━━━ QUOTED PASSAGE ━━━

740.00119 Control (Germany)/5–645: Telegram
The Acting Secretary of State to the Ambassador in France (Caffery)
1917. For Murphy. Your 2420, May 6, 8 p.m. We suppose that the Russians prefer the Karlsbad–Pilsen–Budweis Line because they seek political advantages from it. For your information in representing our own political considerations, the Department submitted a memorandum as follows to the President on May 5:
“This Government is now faced with major political problems in connection with Austria85 and Czechoslovakia on which we had every reason and right to expect real Soviet cooperation with us. Instead, we have so far had unilateral acts on the part of the Soviet Union, i.e., a recognition of an Austrian Government without consultation with us, refusal to agree to an airfield in the United States zone in Vienna, and a refusal to permit our Embassy to go to the seat of the Czechoslovak Government.

━━━ INPUT DATA ━━━

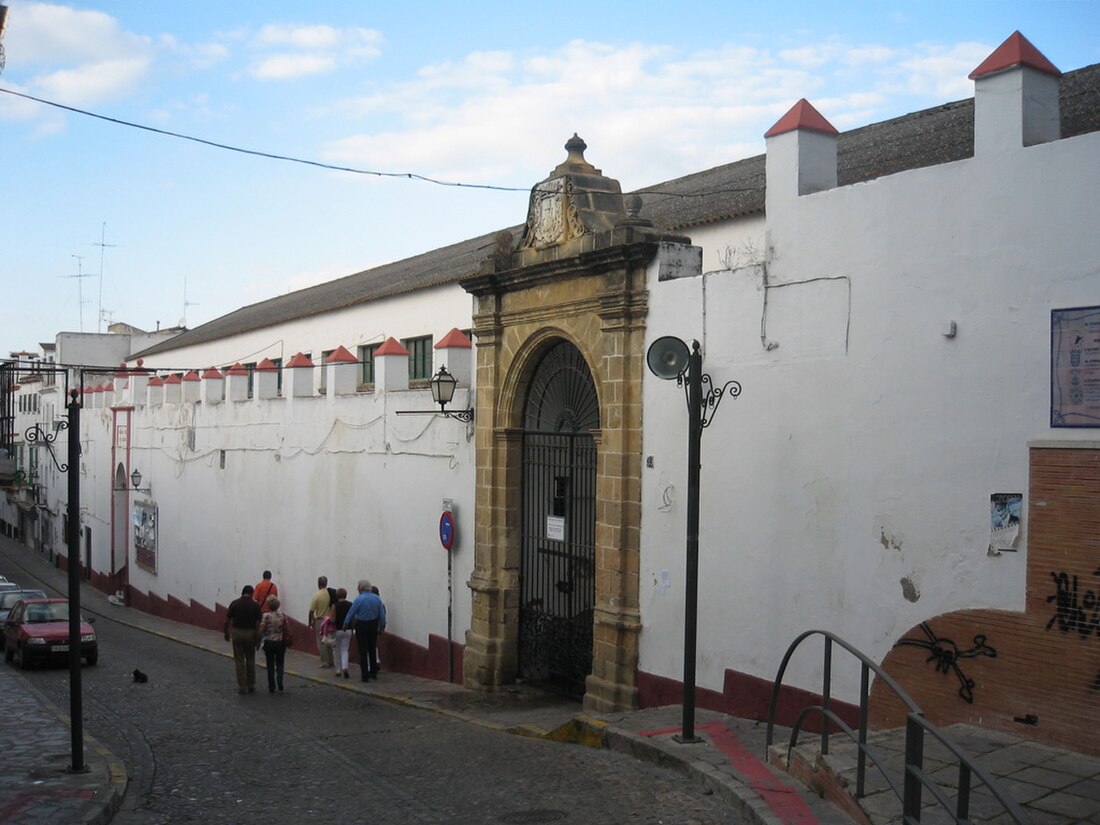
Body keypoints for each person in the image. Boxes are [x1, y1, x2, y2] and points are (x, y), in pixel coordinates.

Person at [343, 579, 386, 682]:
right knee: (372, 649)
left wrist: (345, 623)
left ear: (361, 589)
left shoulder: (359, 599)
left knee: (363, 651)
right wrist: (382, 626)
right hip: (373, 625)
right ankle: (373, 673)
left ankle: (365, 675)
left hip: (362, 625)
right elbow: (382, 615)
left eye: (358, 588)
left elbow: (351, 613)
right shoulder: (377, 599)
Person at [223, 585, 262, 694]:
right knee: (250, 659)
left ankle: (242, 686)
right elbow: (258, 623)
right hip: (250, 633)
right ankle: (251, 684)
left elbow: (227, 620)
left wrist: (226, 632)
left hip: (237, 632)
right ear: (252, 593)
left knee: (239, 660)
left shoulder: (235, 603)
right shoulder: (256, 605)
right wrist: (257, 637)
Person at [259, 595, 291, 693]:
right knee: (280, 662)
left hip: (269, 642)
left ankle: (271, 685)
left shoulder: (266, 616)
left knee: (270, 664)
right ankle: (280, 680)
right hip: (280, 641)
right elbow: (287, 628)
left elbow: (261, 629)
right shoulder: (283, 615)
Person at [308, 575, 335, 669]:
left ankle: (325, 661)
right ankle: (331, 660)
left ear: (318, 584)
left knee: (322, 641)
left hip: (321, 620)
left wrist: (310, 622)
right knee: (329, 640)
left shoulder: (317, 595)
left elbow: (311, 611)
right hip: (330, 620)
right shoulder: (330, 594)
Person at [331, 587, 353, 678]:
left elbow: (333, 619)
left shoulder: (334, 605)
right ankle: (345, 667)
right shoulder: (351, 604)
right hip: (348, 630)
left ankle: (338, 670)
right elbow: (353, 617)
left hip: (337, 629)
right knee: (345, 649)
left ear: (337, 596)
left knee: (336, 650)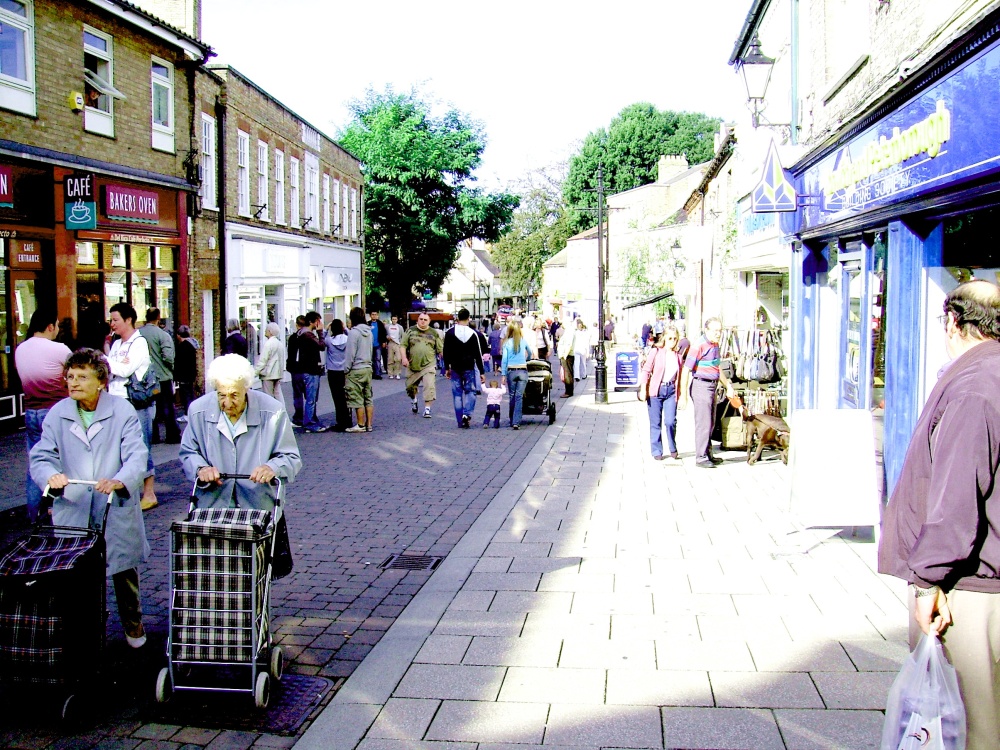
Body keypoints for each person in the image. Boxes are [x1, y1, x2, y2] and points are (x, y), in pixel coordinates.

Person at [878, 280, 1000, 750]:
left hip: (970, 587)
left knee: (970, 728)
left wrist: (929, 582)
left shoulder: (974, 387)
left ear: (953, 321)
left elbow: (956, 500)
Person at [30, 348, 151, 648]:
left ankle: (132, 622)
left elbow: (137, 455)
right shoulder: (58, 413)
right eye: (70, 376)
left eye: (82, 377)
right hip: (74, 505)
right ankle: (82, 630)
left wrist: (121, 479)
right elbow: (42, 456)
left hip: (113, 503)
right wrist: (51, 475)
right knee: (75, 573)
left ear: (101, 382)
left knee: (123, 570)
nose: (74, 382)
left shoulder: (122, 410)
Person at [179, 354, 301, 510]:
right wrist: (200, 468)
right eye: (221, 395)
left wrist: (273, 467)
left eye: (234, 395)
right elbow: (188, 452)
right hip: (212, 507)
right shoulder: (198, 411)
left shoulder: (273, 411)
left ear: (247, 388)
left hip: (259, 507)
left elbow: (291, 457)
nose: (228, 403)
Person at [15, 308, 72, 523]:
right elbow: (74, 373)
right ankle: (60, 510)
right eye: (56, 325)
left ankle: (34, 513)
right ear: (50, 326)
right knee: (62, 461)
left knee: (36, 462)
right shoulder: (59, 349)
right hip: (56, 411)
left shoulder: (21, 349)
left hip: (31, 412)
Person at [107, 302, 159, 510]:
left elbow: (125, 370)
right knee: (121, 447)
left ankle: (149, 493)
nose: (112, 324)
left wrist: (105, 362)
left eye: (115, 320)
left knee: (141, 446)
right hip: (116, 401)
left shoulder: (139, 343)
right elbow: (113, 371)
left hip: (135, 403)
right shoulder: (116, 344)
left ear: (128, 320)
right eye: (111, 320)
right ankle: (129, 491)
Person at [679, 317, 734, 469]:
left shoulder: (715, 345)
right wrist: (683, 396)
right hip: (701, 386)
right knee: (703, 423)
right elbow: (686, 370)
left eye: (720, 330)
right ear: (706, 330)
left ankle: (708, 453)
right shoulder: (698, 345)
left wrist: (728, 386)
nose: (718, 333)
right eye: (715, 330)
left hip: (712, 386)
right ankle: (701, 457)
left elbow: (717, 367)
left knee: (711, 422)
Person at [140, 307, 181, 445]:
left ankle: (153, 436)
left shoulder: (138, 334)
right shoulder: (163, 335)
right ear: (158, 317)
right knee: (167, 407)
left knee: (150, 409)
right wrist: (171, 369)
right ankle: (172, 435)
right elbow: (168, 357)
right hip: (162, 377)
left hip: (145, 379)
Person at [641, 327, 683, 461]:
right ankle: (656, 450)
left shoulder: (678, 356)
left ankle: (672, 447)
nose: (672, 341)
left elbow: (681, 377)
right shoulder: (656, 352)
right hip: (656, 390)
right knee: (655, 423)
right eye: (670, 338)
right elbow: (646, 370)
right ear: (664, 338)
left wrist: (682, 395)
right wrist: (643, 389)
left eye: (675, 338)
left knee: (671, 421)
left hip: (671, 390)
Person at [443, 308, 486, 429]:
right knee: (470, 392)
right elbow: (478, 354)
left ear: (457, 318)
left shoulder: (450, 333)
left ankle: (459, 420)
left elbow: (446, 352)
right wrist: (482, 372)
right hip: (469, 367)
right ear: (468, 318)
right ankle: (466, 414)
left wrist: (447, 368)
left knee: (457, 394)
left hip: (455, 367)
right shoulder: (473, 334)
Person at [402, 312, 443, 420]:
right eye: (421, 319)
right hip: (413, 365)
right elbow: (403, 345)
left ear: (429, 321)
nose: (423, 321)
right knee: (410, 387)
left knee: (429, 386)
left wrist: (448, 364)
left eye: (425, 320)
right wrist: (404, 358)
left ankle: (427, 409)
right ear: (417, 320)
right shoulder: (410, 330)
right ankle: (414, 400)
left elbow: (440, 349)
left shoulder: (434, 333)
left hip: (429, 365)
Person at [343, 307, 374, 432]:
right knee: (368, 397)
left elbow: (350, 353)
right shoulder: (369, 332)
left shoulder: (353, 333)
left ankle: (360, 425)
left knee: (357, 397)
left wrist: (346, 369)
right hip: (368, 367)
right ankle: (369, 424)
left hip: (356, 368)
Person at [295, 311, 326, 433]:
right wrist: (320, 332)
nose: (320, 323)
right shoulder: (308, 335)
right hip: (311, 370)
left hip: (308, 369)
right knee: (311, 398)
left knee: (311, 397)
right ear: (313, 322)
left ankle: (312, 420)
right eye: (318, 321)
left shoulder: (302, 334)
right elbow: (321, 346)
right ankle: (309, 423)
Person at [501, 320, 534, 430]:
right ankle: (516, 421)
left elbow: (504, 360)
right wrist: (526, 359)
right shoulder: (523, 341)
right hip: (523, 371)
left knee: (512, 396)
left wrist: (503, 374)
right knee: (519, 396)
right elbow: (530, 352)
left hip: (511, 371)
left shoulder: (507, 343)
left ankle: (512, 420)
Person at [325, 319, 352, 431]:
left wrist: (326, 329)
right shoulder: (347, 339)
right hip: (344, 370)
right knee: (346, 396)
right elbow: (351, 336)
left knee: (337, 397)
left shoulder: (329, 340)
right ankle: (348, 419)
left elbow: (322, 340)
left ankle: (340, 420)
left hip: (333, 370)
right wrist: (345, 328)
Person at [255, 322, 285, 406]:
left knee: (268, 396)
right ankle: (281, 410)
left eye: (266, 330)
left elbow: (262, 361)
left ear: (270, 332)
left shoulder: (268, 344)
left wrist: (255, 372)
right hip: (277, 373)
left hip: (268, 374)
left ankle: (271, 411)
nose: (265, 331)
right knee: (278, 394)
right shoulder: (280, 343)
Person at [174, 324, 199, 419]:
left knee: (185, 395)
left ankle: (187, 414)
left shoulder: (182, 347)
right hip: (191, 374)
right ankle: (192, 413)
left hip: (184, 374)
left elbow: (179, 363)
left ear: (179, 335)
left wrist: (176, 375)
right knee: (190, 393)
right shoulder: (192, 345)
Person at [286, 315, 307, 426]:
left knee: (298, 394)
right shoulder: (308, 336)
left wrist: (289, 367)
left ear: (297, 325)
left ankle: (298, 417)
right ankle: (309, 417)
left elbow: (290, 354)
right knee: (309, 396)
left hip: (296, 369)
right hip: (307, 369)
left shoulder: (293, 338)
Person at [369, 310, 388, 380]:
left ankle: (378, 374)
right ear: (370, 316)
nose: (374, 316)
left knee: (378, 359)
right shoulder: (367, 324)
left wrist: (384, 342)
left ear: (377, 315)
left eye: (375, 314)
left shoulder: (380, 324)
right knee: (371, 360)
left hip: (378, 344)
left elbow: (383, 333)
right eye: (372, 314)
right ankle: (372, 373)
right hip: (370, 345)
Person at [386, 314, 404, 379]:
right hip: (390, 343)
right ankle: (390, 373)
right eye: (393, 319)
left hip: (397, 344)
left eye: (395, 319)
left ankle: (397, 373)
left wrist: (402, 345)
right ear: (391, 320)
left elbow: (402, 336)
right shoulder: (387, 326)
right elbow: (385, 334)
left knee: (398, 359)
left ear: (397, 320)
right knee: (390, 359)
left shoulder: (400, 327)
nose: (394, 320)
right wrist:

━━━

▶ TASKS TO CARRY OUT:
(1) Answer these questions using the telegram.
(a) To whom is the telegram addressed?
(b) On what date did the Department submit its memorandum to the President?
(c) Where did the Soviet Union refuse to let the United States Embassy go?
(2) Decide whether each statement agrees with the telegram, and support each decision with the relevant words from the telegram.
(a) The Department's memorandum went to the President on May 6.
(b) The Soviet Union recognized an Austrian Government without consulting the United States.
(c) The Soviet Union agreed to an airfield in the United States zone in Vienna.
(3) Quote the telegram word for word, starting at "1917. For Murphy." and ending at "the Czechoslovak Government.".

▶ RESULTS OF THE TASKS:
(1)
(a) The Ambassador in France (Caffery)
(b) May 5
(c) To the seat of the Czechoslovak Government

(2)
(a) No: "the Department submitted a memorandum as follows to the President on May 5"
(b) Yes: "a recognition of an Austrian Government without consultation with us"
(c) No: "refusal to agree to an airfield in the United States zone in Vienna"

(3)
1917. For Murphy. Your 2420, May 6, 8 p.m. We suppose that the Russians prefer the Karlsbad–Pilsen–Budweis Line because they seek political advantages from it. For your information in representing our own political considerations, the Department submitted a memorandum as follows to the President on May 5:
“This Government is now faced with major political problems in connection with Austria85 and Czechoslovakia on which we had every reason and right to expect real Soviet cooperation with us. Instead, we have so far had unilateral acts on the part of the Soviet Union, i.e., a recognition of an Austrian Government without consultation with us, refusal to agree to an airfield in the United States zone in Vienna, and a refusal to permit our Embassy to go to the seat of the Czechoslovak Government.